WORK REQUEST 1 |
Print the Suricata post word for word, beginning at the words "What Suricata does" and stopping after "addressed to it.".
WORK REQUEST 2 |
What virtual machine requirements does the Suricata post list?
WORK REQUEST 3 |
Answer these questions from the Suricata post:
(a) Which mode does the writer run Suricata in?
(b) What can Suricata do to traffic in IPS mode?
(c) Which mode should the monitoring interface be set to?

TEXT |

-- Opening Marker --

Network Security Monitoring with Suricata
If you want to see what is happening on your lab network — exploit attempts, scans, suspicious traffic — you need an IDS. Suricata is fast, flexible, and free. I run it on a dedicated Ubuntu VM that sits between my attack machines and my vulnerable targets.
This is not a comprehensive Suricata deployment guide. This is how I set it up in my lab to learn how network-based detection works.
What Suricata does
Suricata inspects network traffic in real time and matches it against rules. When it sees something that matches a rule (like an Nmap scan or a Metasploit payload), it logs an alert. You can run it in IDS mode (just log) or IPS mode (block the traffic). I run IDS mode because I want to see everything, not block it.
VM requirements
- 4GB RAM — Suricata can use more if you have it, but 4GB works fine for a lab
- 2 vCPUs
- Ubuntu 22.04 LTS (or 24.04 if you are reading this later)
- Two network interfaces — one for management (SSH), one for monitoring
The monitoring interface should be on the same network as your vulnerable VMs. Set it to promiscuous mode so it can see all traffic, not just traffic addressed to it.

-- Closing Marker --

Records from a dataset
-- Opening Marker --

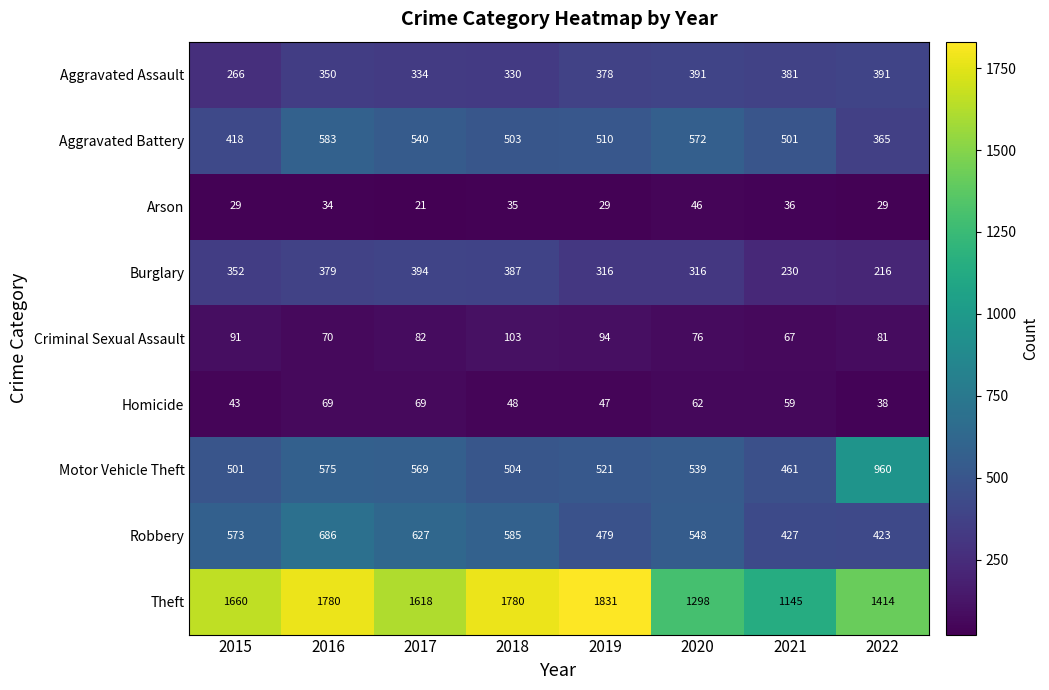

True or false: Robbery has a value of 295 at 2018.

False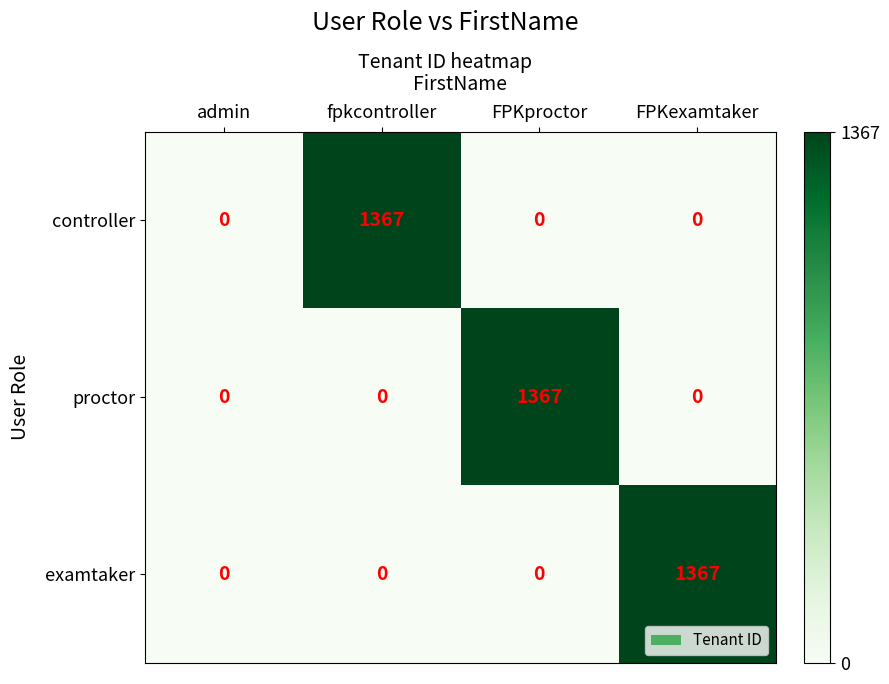

At which label does controller reach its peak?

fpkcontroller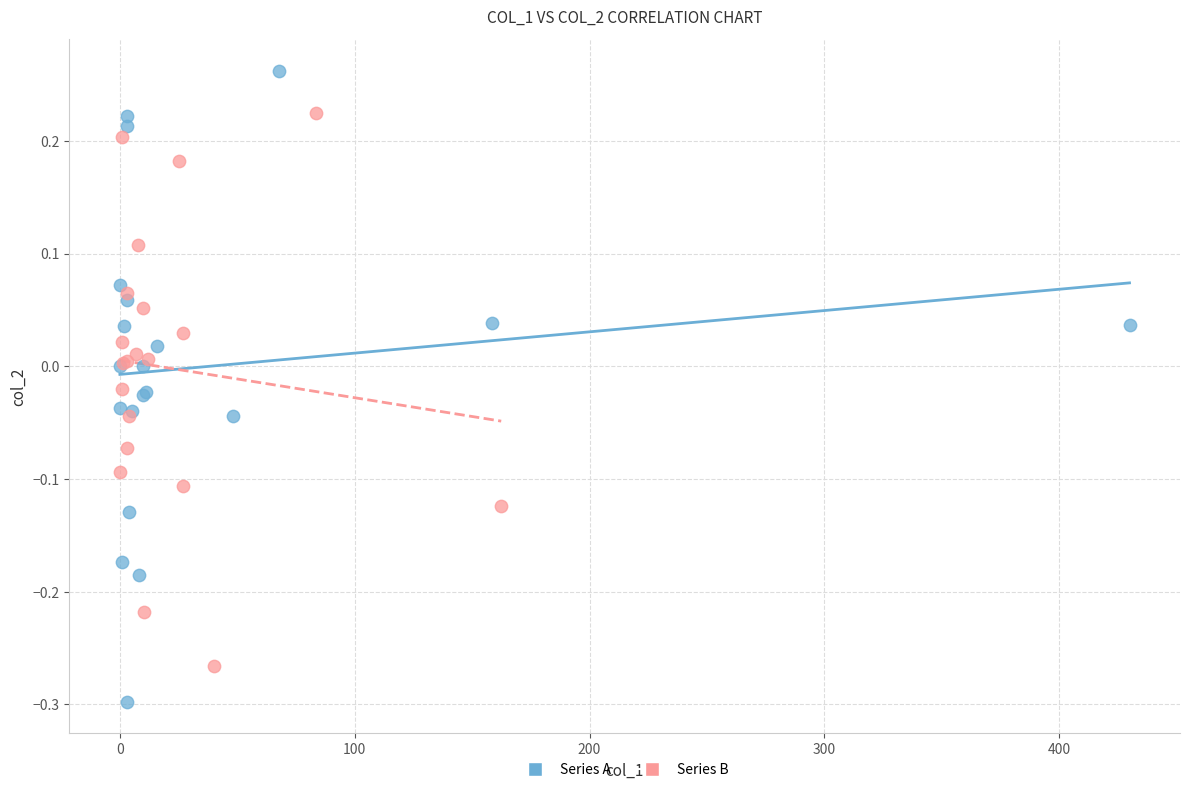

Which series has the widest spread of Y values?

Series A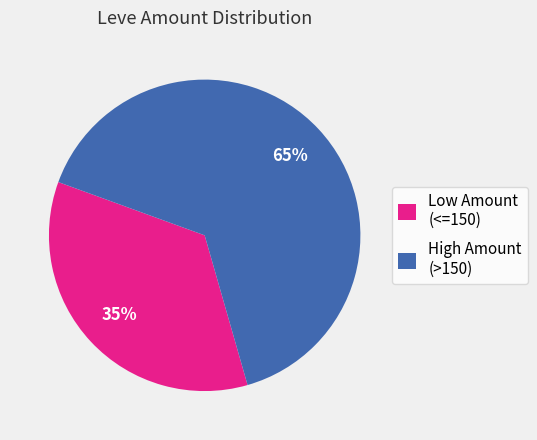

Do Low Amount (<=150) and High Amount (>150) together represent more than half of the pie?

Yes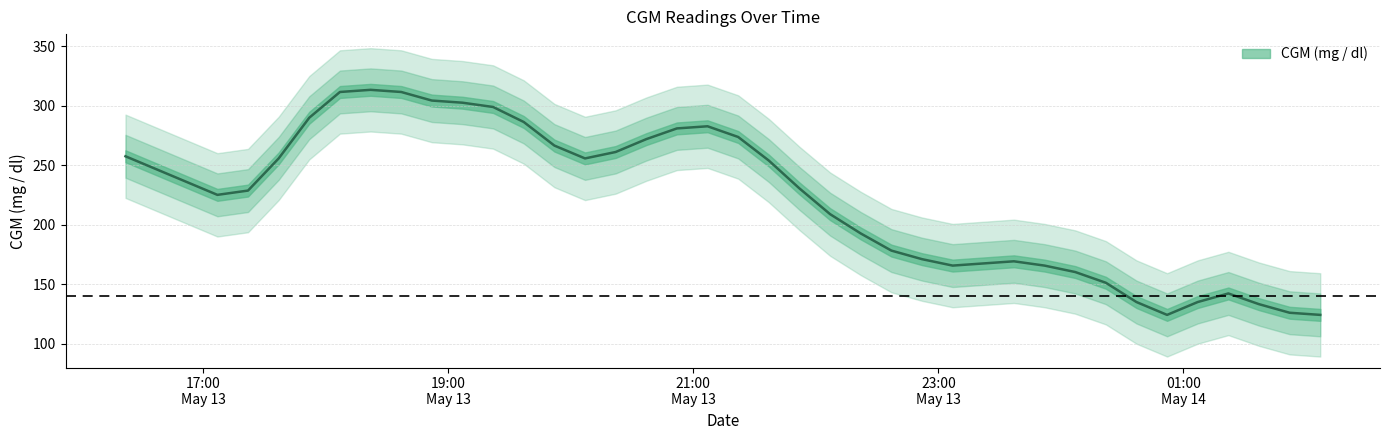

What is the difference between the maximum and minimum values?

189.0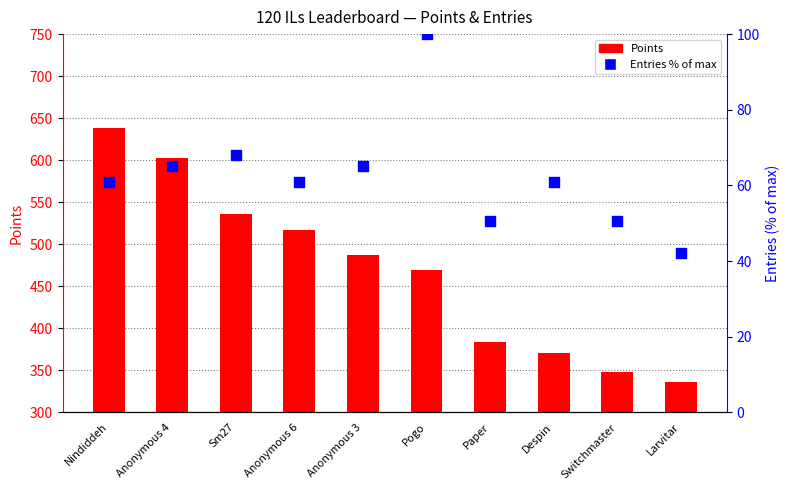

Is the value of Entries % of max at Anonymous 3 greater than the value of Points at Switchmaster?

No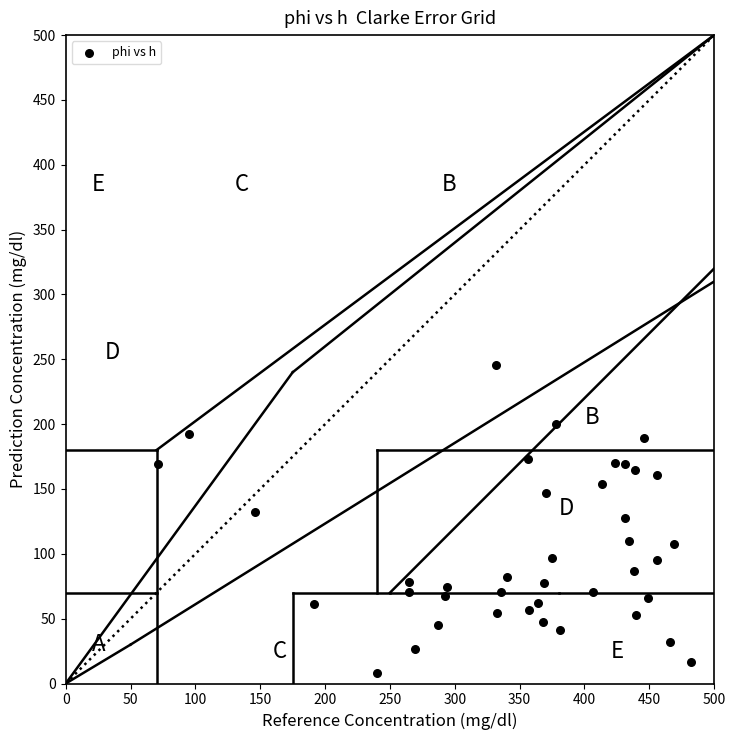

What is the range of X values (max minus min)?

410.4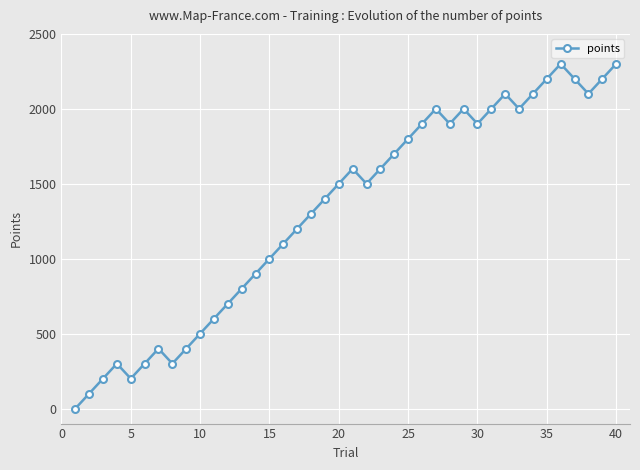

How many interior local valleys (lower than both neighbors) does the data have?

7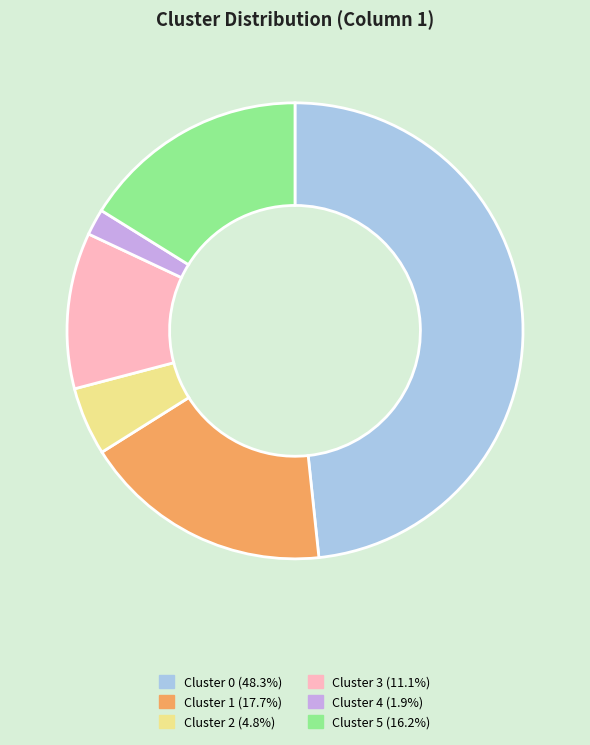

Is there a majority slice in this chart?

No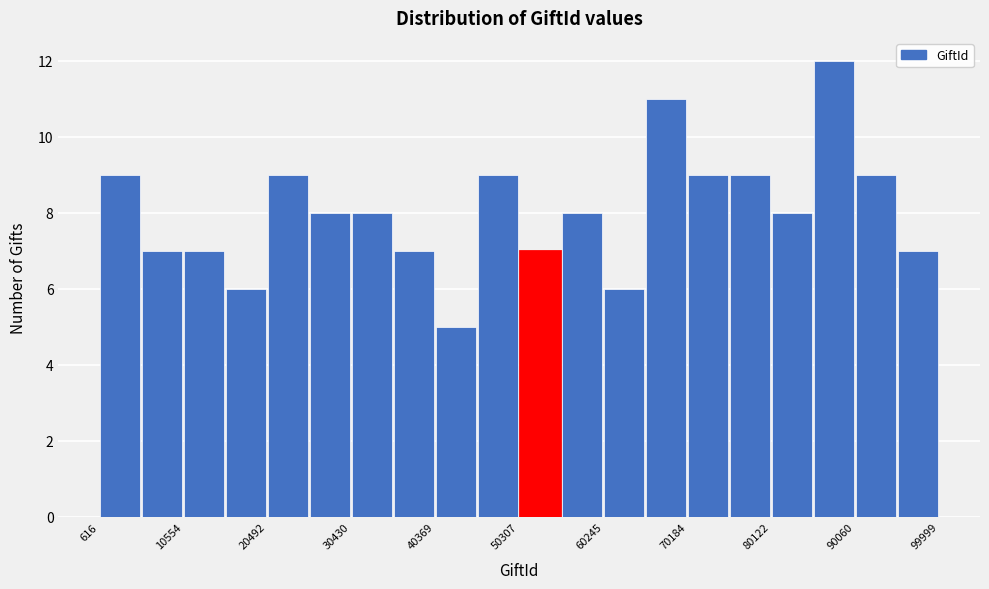

What is the height of the bar covering 60000 to 65000 on the x-axis? Neither the bar edges nor the heights are printed on the chart, so give them approximately, as read against the axes.

6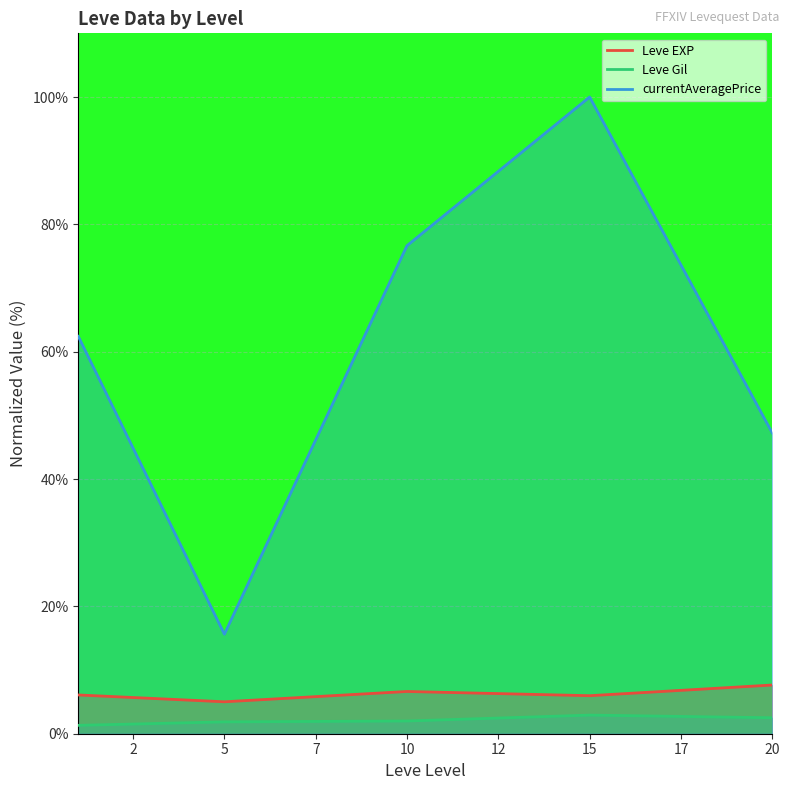

True or false: Leve Gil has more than 1 interior local peaks.

False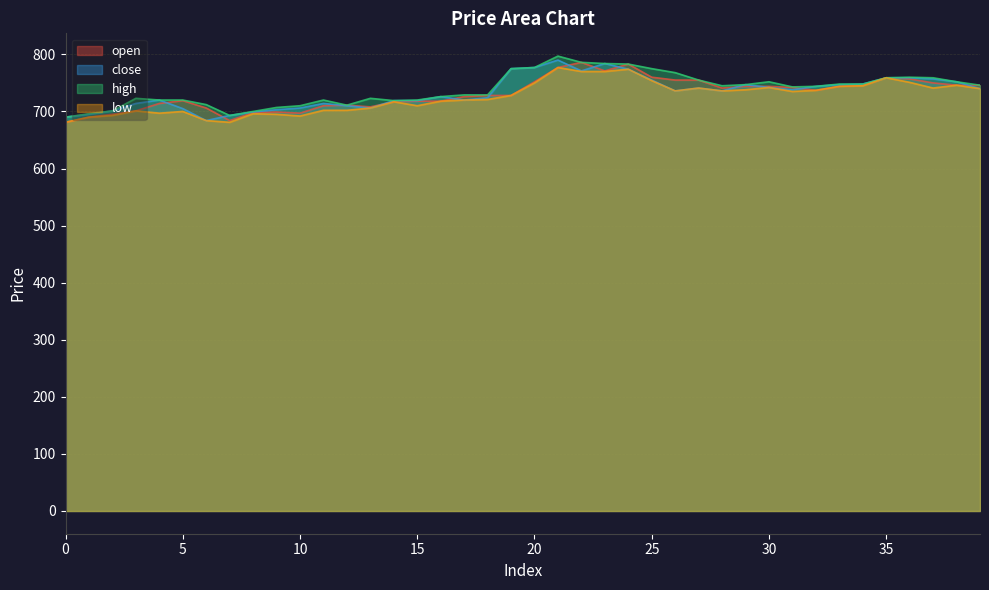

At which category is the sum across all series the highest?

21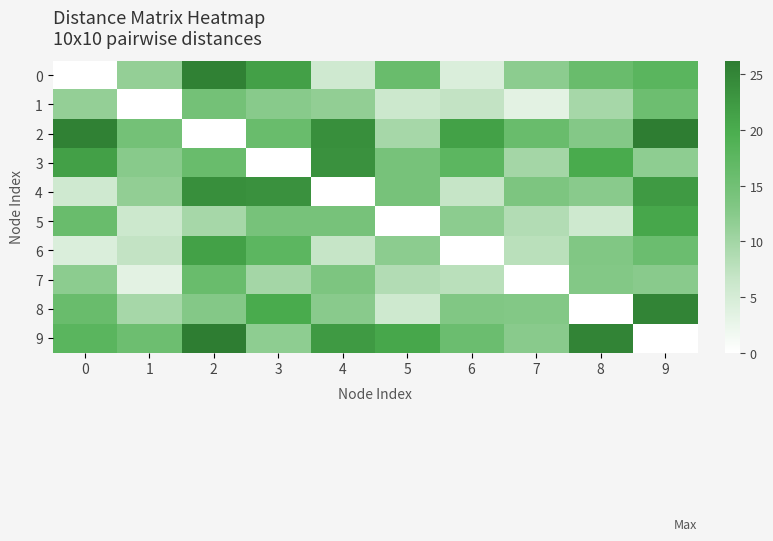

At how many categories does at least one series exceed 16?

9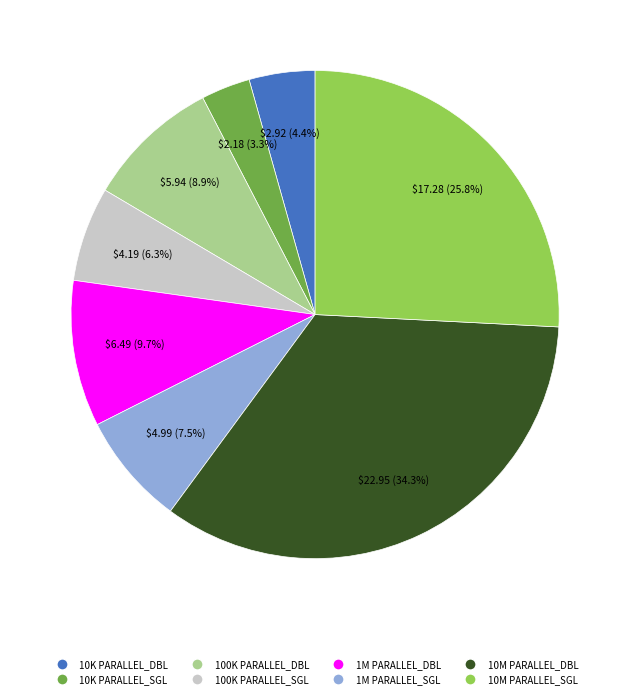

Rank the categories by value from lowest to highest.

10K PARALLEL_SGL, 10K PARALLEL_DBL, 100K PARALLEL_SGL, 1M PARALLEL_SGL, 100K PARALLEL_DBL, 1M PARALLEL_DBL, 10M PARALLEL_SGL, 10M PARALLEL_DBL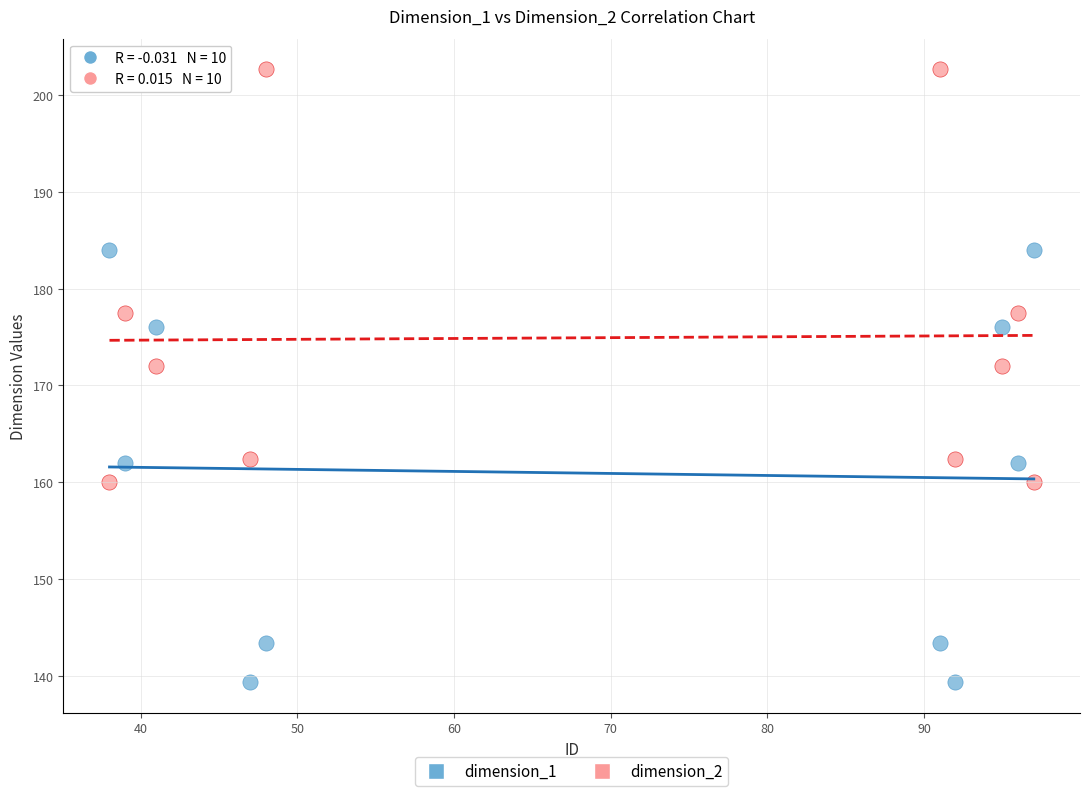

Which series reaches the maximum Y coordinate?

dimension_2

-- Closing Marker --

REPLY 1 |
What Suricata does
Suricata inspects network traffic in real time and matches it against rules. When it sees something that matches a rule (like an Nmap scan or a Metasploit payload), it logs an alert. You can run it in IDS mode (just log) or IPS mode (block the traffic). I run IDS mode because I want to see everything, not block it.
VM requirements
- 4GB RAM — Suricata can use more if you have it, but 4GB works fine for a lab
- 2 vCPUs
- Ubuntu 22.04 LTS (or 24.04 if you are reading this later)
- Two network interfaces — one for management (SSH), one for monitoring
The monitoring interface should be on the same network as your vulnerable VMs. Set it to promiscuous mode so it can see all traffic, not just traffic addressed to it.

REPLY 2 |
- 4GB RAM
- 2 vCPUs
- Ubuntu 22.04 LTS (or 24.04)
- Two network interfaces, one for management (SSH) and one for monitoring

REPLY 3 |
(a) IDS mode
(b) It blocks the traffic.
(c) Promiscuous mode